Wichtiger dürfte noch etwas anderes sein. Der Bürgerkrieg im Herbst 1993 hat die alte, bis ins 19. Jahrhundert zurück gehende Spaltung des Landes in »Westler« und »Antiwestler« erneuert und verstärkt. Vor allem aber hat er die Hoffnung der Perestroika und ersten Postperestroikazeit auf eine demokratische Wende enttäuscht. Diese Hoffnung mag alles in allem etwas Überschießendes und Naives gehabt haben. Aber wo war das in vergleichbaren Situationen nicht der Fall. Mehr noch: Gerade auf den ersten Blick unrealistisch erscheinende Hoffnung ist im Zweifel mitunter in der Lage, Gesellschaften über ja meist schwierige und krisenhafte Umbruchsphasen hinweg zu helfen. Das alles war nach dem Herbst 1993 vorbei und ist (erneut) einem alles zuschüttenden Zynismus von Herrschenden und Beherrschten gewichen.

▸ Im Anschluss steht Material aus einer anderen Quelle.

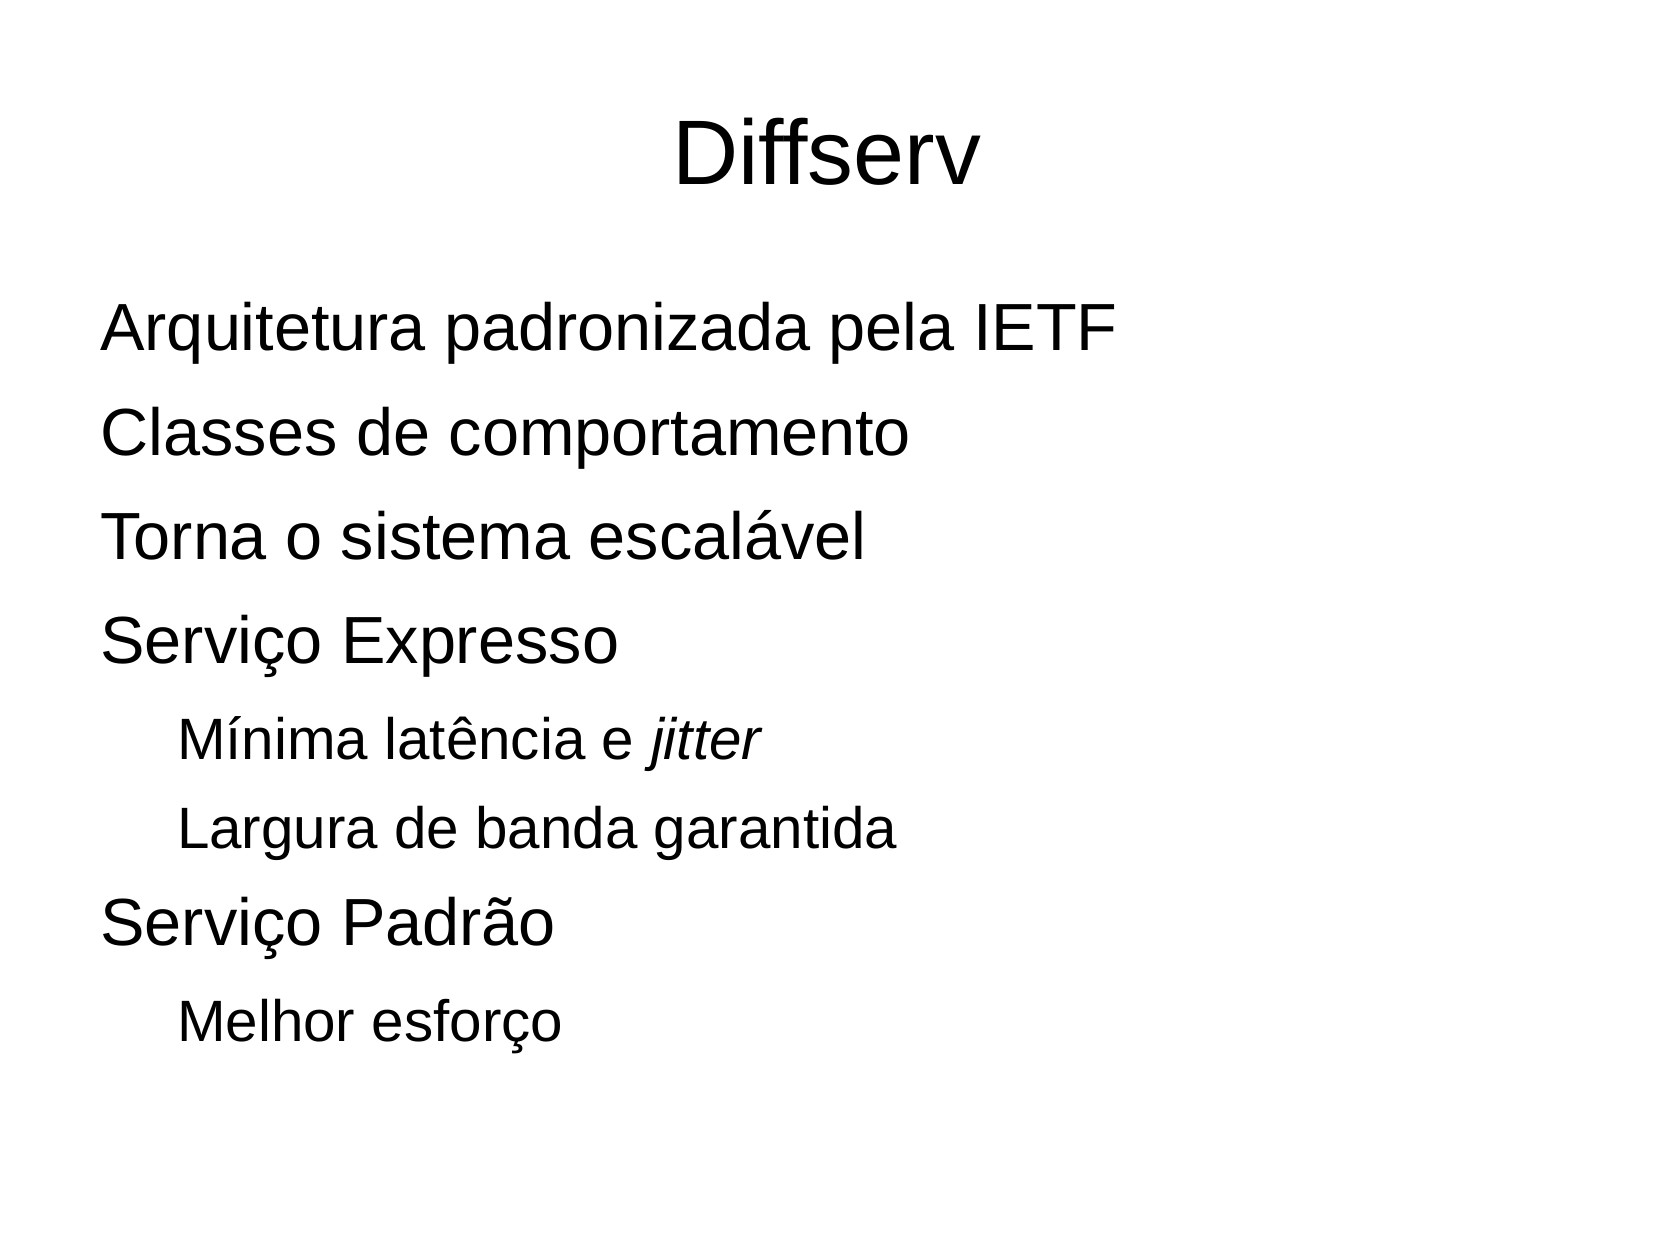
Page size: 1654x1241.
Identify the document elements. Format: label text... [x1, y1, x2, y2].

list Arquitetura padronizada pela IETF Classes de comportamento Torna o sistema escalável Serviço Expresso Mínima latência e jitter Largura de banda garantida Serviço Padrão Melhor esforço [82, 290, 1571, 1094]
title Diffserv [82, 56, 1571, 250]
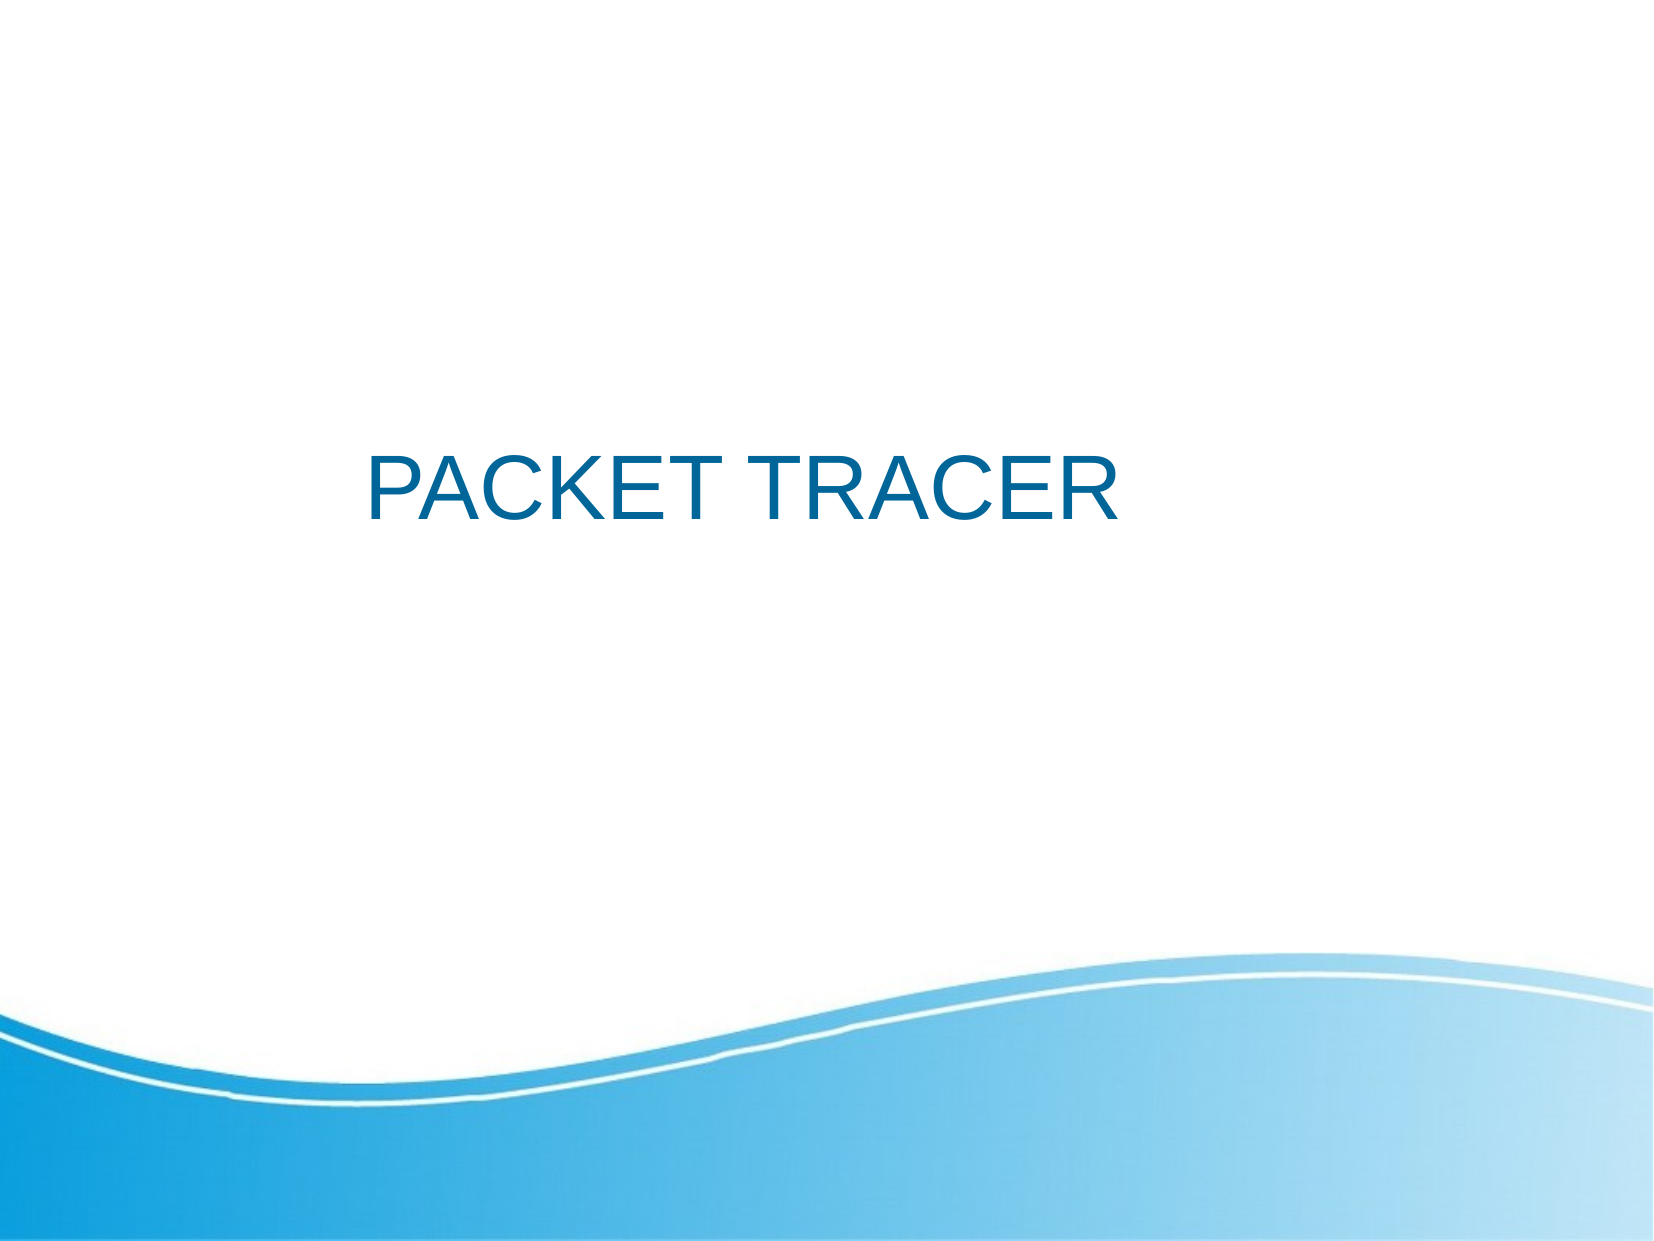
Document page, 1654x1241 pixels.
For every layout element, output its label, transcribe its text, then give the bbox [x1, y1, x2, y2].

Damit war aber auch die Chance vertan, neue und legitime Institutionen zu etablieren, denen ausreichend viele Menschen im Land vertrauen. Institutionen zudem, die »inklusiv« anstelle von »extraktiv« sind (damit beziehe ich mich ausdrücklich auch auf die Untersuchungen von Daron Acemoglu und James A. Robinson zum »Scheitern« von Nationen). Außerdem wurde die Chance vertan, einen anderem Umgang miteinander (ein-)zuüben, als die jeweilige Vernichtung oder völlige Unterwerfung des politischen Gegners.
So gesehen war Jelzins Sieg im Herbst 1993 also ein Pyrrhussieg. Heute, 20 Jahre danach, gewinnen ähnliche obskurante Figuren und Ansichten erneut die Oberhand, wie sie bei vielen Jelzingegnern vor 20 Jahren zu finden waren. Das sind zwar nicht mehr die gleichen Leute, aber es sind ihre Werte: ein überbordender, fremdenfeindlicher Nationalismus und ein patriarchalisch-autoritäres Gesellschaftsbild.
Wann die nächste Weggabelung in der russischen Geschichte kommt, weiß niemand. Vielleicht kündigt sie sich gerade an. Ich hoffe, sie wird besser genutzt.